Task instructions: Each entry below should appear again exactly as written, without pictures.

╔══

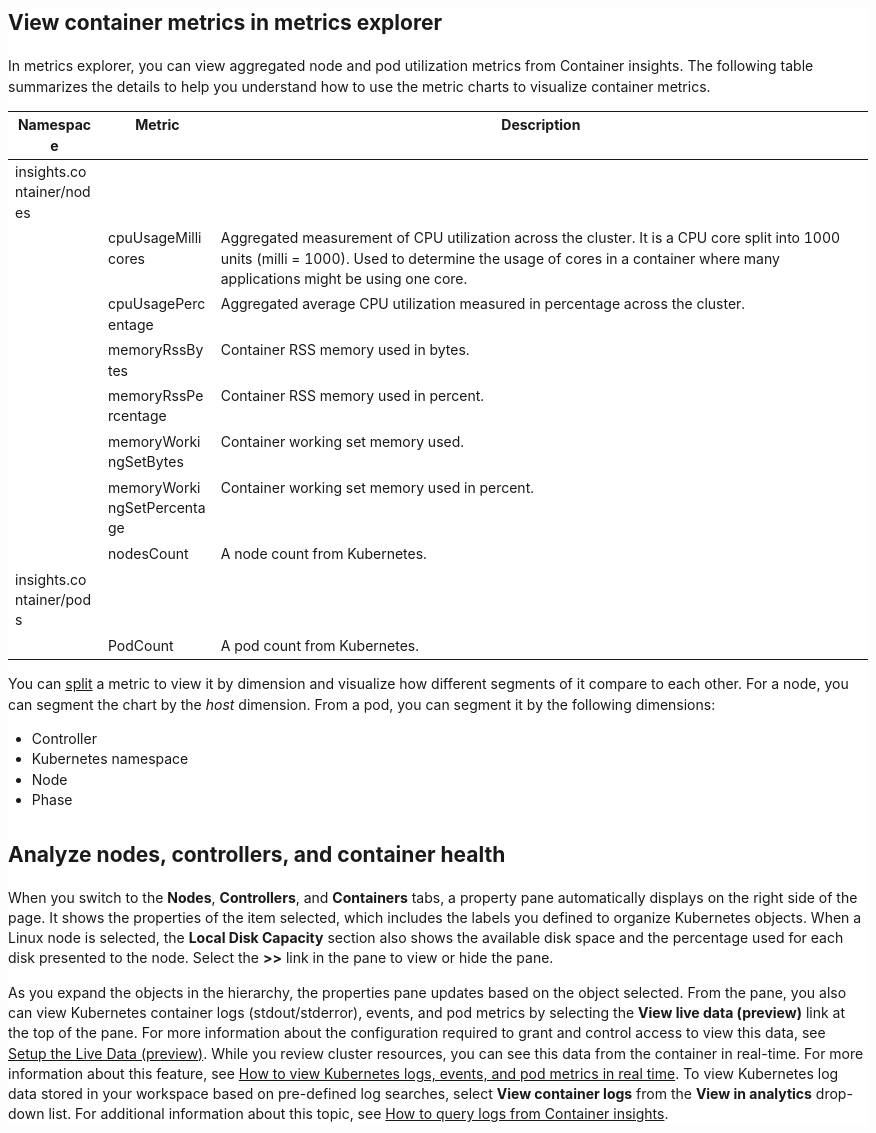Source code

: ## View container metrics in metrics explorer

In metrics explorer, you can view aggregated node and pod utilization metrics from Container insights. The following table summarizes the details to help you understand how to use the metric charts to visualize container metrics.

|Namespace | Metric | Description |
|----------|--------|-------------|
| insights.container/nodes | |
| | cpuUsageMillicores | Aggregated measurement of CPU utilization across the cluster. It is a CPU core split into 1000 units (milli = 1000). Used to determine the usage of cores in a container where many applications might be using one core.|
| | cpuUsagePercentage | Aggregated average CPU utilization measured in percentage across the cluster.|
| | memoryRssBytes | Container RSS memory used in bytes.|
| | memoryRssPercentage | Container RSS memory used in percent.|
| | memoryWorkingSetBytes | Container working set memory used.|
| | memoryWorkingSetPercentage | Container working set memory used in percent. |
| | nodesCount | A node count from Kubernetes.|
| insights.container/pods | |
| | PodCount | A pod count from Kubernetes.|

You can [split](../essentials/metrics-charts.md#apply-splitting) a metric to view it by dimension and visualize how different segments of it compare to each other. For a node, you can segment the chart by the *host* dimension. From a pod, you can segment it by the following dimensions:

* Controller
* Kubernetes namespace
* Node
* Phase

## Analyze nodes, controllers, and container health

When you switch to the **Nodes**, **Controllers**, and **Containers** tabs, a property pane automatically displays on the right side of the page. It shows the properties of the item selected, which includes the labels you defined to organize Kubernetes objects. When a Linux node is selected, the **Local Disk Capacity** section also shows the available disk space and the percentage used for each disk presented to the node. Select the **>>** link in the pane to view or hide the pane.

As you expand the objects in the hierarchy, the properties pane updates based on the object selected. From the pane, you also can view Kubernetes container logs (stdout/stderror), events, and pod metrics by selecting the **View live data (preview)** link at the top of the pane. For more information about the configuration required to grant and control access to view this data, see [Setup the Live Data (preview)](container-insights-livedata-setup.md). While you review cluster resources, you can see this data from the container in real-time. For more information about this feature, see [How to view Kubernetes logs, events, and pod metrics in real time](container-insights-livedata-overview.md). To view Kubernetes log data stored in your workspace based on pre-defined log searches, select **View container logs** from the **View in analytics** drop-down list. For additional information about this topic, see [How to query logs from Container insights](container-insights-log-query.md).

╚══

Result of the exercise:
Source code

: ## View container metrics in metrics explorer

In metrics explorer, you can view aggregated node and pod utilization metrics from Container insights. The following table summarizes the details to help you understand how to use the metric charts to visualize container metrics.

|Namespace | Metric | Description |
|----------|--------|-------------|
| insights.container/nodes | |
| | cpuUsageMillicores | Aggregated measurement of CPU utilization across the cluster. It is a CPU core split into 1000 units (milli = 1000). Used to determine the usage of cores in a container where many applications might be using one core.|
| | cpuUsagePercentage | Aggregated average CPU utilization measured in percentage across the cluster.|
| | memoryRssBytes | Container RSS memory used in bytes.|
| | memoryRssPercentage | Container RSS memory used in percent.|
| | memoryWorkingSetBytes | Container working set memory used.|
| | memoryWorkingSetPercentage | Container working set memory used in percent. |
| | nodesCount | A node count from Kubernetes.|
| insights.container/pods | |
| | PodCount | A pod count from Kubernetes.|

You can [split](../essentials/metrics-charts.md#apply-splitting) a metric to view it by dimension and visualize how different segments of it compare to each other. For a node, you can segment the chart by the *host* dimension. From a pod, you can segment it by the following dimensions:

* Controller
* Kubernetes namespace
* Node
* Phase

## Analyze nodes, controllers, and container health

When you switch to the **Nodes**, **Controllers**, and **Containers** tabs, a property pane automatically displays on the right side of the page. It shows the properties of the item selected, which includes the labels you defined to organize Kubernetes objects. When a Linux node is selected, the **Local Disk Capacity** section also shows the available disk space and the percentage used for each disk presented to the node. Select the **>>** link in the pane to view or hide the pane.

As you expand the objects in the hierarchy, the properties pane updates based on the object selected. From the pane, you also can view Kubernetes container logs (stdout/stderror), events, and pod metrics by selecting the **View live data (preview)** link at the top of the pane. For more information about the configuration required to grant and control access to view this data, see [Setup the Live Data (preview)](container-insights-livedata-setup.md). While you review cluster resources, you can see this data from the container in real-time. For more information about this feature, see [How to view Kubernetes logs, events, and pod metrics in real time](container-insights-livedata-overview.md). To view Kubernetes log data stored in your workspace based on pre-defined log searches, select **View container logs** from the **View in analytics** drop-down list. For additional information about this topic, see [How to query logs from Container insights](container-insights-log-query.md).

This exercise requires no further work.